Nach Beginn der türkischen Offensive “Ölzweig” hatten die Kurden an Assad appelliert, Truppen zu schicken, um die Grenze zu verteidigen. Zwar hat die Regierung in Damaskus das türkische Vorgehen als illegale Aggression bezeichnet und mit Gegenmaßnahmen gedroht. Einem offenen Konflikt mit der Türkei etwa durch die Entsendung von Truppen weicht sie aber aus. Allerdings gewährt sie den Kurden indirekt Unterstützung. Sie duldet, dass die Kurden Kämpfer und Nachschub nach Afrin durch Gebiete holen können, die von Regierungstruppen kontrolliert werden. So ließen die Soldaten Hunderte Kämpfer aus dem überwiegend von Kurden bewohnten Stadtviertel Scheich Maksud in Aleppo nach Afrin passieren. Assad kann so viel gewinnen, ohne selbst etwas einzusetzen.
“Es gibt verschiedene Wege, Verstärkung nach Afrin zu bekommen, aber die wichtigste Route führt durch Gebiete der Regierungstruppen”, sagt Kino Gabriel, ein Sprecher der von den Kurden dominierten Syrischen Demokratischen Streitkräfte (SDF). Darüber gebe es zwischen beiden Seiten eine Verständigung.

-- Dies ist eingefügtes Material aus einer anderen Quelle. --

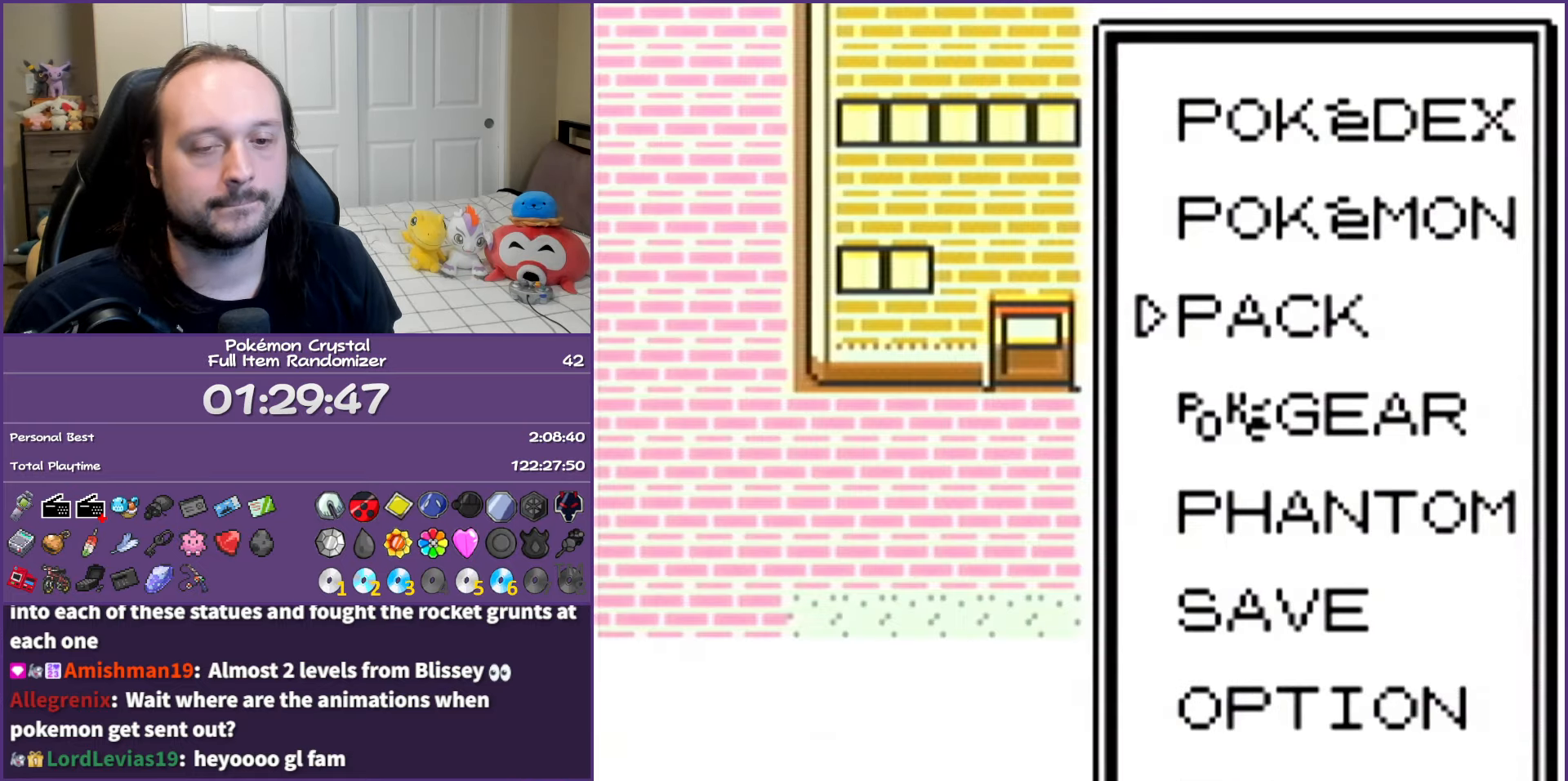
{"buttons": ["B", "DPAD_LEFT"], "events": [[33, "B", "up"], [133, "B", "down"], [233, "B", "up"], [300, "B", "down"], [400, "B", "up"], [467, "B", "down"], [500, "DPAD_LEFT", "down"]]}
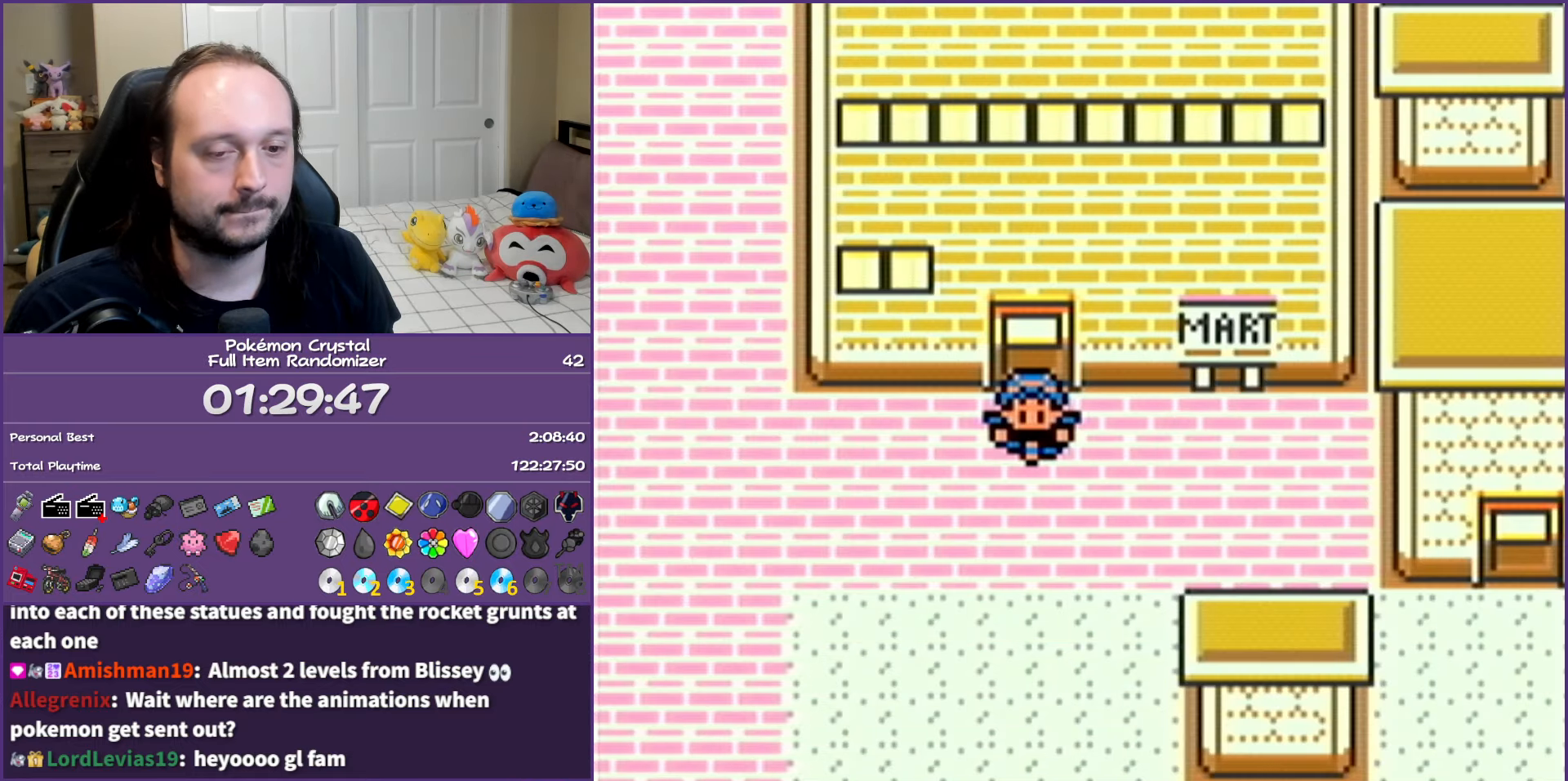
{"buttons": ["DPAD_LEFT"], "events": [[100, "B", "up"]]}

Ein Kommandeur der Gegenseite bestätigt dies: “Das syrische Regime hilft den Kurden mit humanitärer Unterstützung und Logistik - etwa indem es wegschaut und kurdischen Nachschub für die Front durchlässt.” In Kurden-Kreisen heißt es, man habe aber auch ein Druckmittel, denn die Regierung sei auf sie angewiesen, um Getreide und Öl aus Regionen im Nordosten des Landes zu erhalten, die unter kurdischer Kontrolle stehen.
IM OSTEN ERHÖHTE SPANNUNGEN ZWISCHEN KURDEN UND REGIERUNG
Bis auf einen rund 100 Kilometer breiten Korridor kontrolliert die YPG das Grenzgebiet zur Türkei, die die Kurdenmiliz als Ableger der verbotenen Kurdischen Arbeiterpartei PKK bekämpft. Die meiste Zeit des fast siebenjährigen Bürgerkrieges vermieden die syrischen Streitkräfte und die YPG direkte Konfrontationen, zeitweise bekämpften sie sogar gemeinsame Gegner, darunter Rebellengruppen, die derzeit der Türkei bei der Offensive in Afrin helfen.
In den vergangenen Monaten haben sich aber die Spannungen zwischen beiden Seiten erhöht, und die Regierung hat mit einem Einmarsch in Gebiete im Osten und Norden des Landes gedroht, die die SDF mit US-Unterstützung von der Extremistenmiliz IS eingenommen hat. Um dies zu untermauern, griffen jüngst regierungstreue Milizen die SDF in der Ostprovinz Deir al-Sor an, was einen massiven Gegenangriff der US-geführten Koalition zur Folge hatte. “Die Positionen der YPG und des Regimes über die Zukunft Nordost-Syriens liegen noch weit auseinander”, sagt der Syrien-Experte der International Crisis Group, Noah Bonsey.
Mit der Unterstützung der kurdischen Peschmerga-Kämpfer aus dem Nordirak kann die YPG nicht rechnen, obwohl gerade sie Waffen wie deutsche Milan-Panzerabwehr-Raketen haben, die ihnen von Nutzen sein könnten. Denn die Milan wäre für den Einsatz gegen den Kampfpanzer Leopard 2 geeignet, den die Türkei bei ihrer Offensive nutzt. Experten halten es jedoch für unwahrscheinlich, dass die Waffen von Kurden zu Kurden weitergereicht werden und damit deutsche Raketen gegen deutsche Panzer zum Einsatz kommen könnten. Grund sei die tiefe Feindschaft zwischen der Kurdenregierung im nordirakischen Erbil und der PKK. “Die Chance, dass die Kurdenregierung der PKK offiziell Waffen zukommen lässt, ist gleich null”, sagt Francis O‘Connor von der Hessischen Stiftung Friedens- und Konfliktforschung (HSFK). “Es gibt keine Beziehung zwischen den Peschmerga und der PKK. Sie haben in den 90er Jahren ein paarmal gegeneinander gekämpft, und obwohl es seither kaum noch zu offenen Feindseligkeiten gekommen ist, sind sie weiter erbitterte Gegner.”